Our session covered a wide range of topics on governance and health system corruption with the aim further the discussion about how empirical research on health sector corruption can (1) elucidate the effect of corruption on health sector performance and (2) guide countries toward better anti-corruption strategies. In my own session, “Health sector corruption: measurement, policy and strategy”, focused on the control of corruption chaired by William Savedoff, a Senior Fellow, from the Centre for Global Development.

Presentations started with Professor Taryn Vian from the Boston University. She discussed on whether public-private partnership (PPP) model for hospital governance and management could reduce corruption or not. She used her own “Corruption in the Health Sector framework” using qualitative research methods to compare themes related to corruption between the two hospitals: government-run hospital and PPP model hospital. The findings suggest that corrupt practices which were described at the government-run hospital (i.e. theft, absenteeism, and shirking) were absent in the PPP hospital. In the PPP hospital, anti-corruption levers (i.e. controls on discretion, transparency, accountability, and detection and enforcement) were described in four management sub-systems: human resources, facility and equipment management, drug supply, and security.

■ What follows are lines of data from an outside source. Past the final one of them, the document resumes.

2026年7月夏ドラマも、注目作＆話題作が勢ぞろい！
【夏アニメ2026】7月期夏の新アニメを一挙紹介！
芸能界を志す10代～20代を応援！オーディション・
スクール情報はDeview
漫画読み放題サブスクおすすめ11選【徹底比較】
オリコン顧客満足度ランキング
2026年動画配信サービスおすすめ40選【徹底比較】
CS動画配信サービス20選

Dr Gerard La Forgia, a Chief Technical Officer of Aceso Global, presented de facto institutional and governance arrangements of human resource management (HRM) in the public sector of India. The study focused on four HRM subsystems: postings, transfers, promotions and disciplinary practices from the perspective of front-line workers—physicians working in rural healthcare facilities operated by two state governments. The findings suggest that an institutional environment in which formal rules of accountability are trumped by a parallel set of accountabilities. Using a mixed methods approach, the author presented how these systems appear so entrenched that HRM reforms have borne no significant effect.

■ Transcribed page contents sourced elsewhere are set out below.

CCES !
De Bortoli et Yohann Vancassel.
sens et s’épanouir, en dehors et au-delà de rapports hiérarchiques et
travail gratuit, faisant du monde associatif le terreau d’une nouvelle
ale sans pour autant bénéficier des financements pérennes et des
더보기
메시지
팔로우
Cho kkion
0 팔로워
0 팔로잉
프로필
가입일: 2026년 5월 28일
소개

Then, I presented findings from my PhD research which was conducted as part of the programme of work called “Making it Happen” in Kenya funded by DFID. The programme was coordinated by our centre, the CMNH at the Liverpool School of Tropical Medicine (LSTM). I have used the institutional framing of governance to explore how a health facility isgoverned, including the rules (both formal and informal) that determine its accountability, its ability to control of corruption, and the transparency of its operation.iHEA conference

Our study elucidates just how governance arrangements differ with the functionality of a health facility. It shows that staff respond to problems with formal institutions by creating informal arrangements that sometimes circumvent and sometimes support the goals of the formal system. It demonstrates that fully functional (FF) facilities have accountability mechanisms that they self-enforce. By contrast, not fully functional (NFF) facilities lack both self-enforcement and effective 3rd party enforcement mechanisms. Furthermore, norms and practices for controlling corruption are clear in FF facilities but confused in NFF facilities. Other institutional factors that might have explained the difference between FF and NFF do not seem to be significant.

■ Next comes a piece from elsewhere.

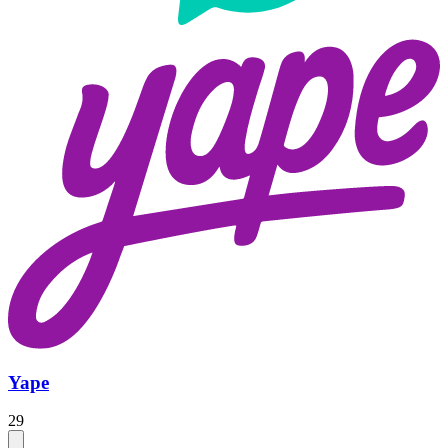
Yape
29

Finally, Dr William Savedoff presented a review of four cases of global aid involving the World Bank, USAID, the Global Fund, and European donors. The presentation focused regarding the severity of abuses, the quality of evidence, the responses of funders and recipients, and the impact on health and institutions. The presenter highlighted that, from a funder’s perspective, the main way to address the dynamics of the scandal cycle is to make sure that the decision of whether to disrupt health aid is influenced as much by program results as by the amount and character of corruption.

During the lively discussion, the audience provided interesting inputs ranging from specific presentations related questions to the threshold of corruption in the global health aid. Summing up the discussion, Dr William Savedoff contrasted two key approaches to measuring corruption in our presentations: one being the direct measurement of the corruption and the other indirectly through the performance of the hospitals, inefficiency of the hospital management and governance.

It is time to brainstorm on new research approaches and opportunities for understanding and addressing health sector corruption to enhance good governance.

About the author

Dr Thidar Pyone is a Clinical Research Associate at the Centre for Maternal and Newborn Health, Liverpool School of Tropical Medicine with interest in health system governance, health system and policy research and public health evaluation.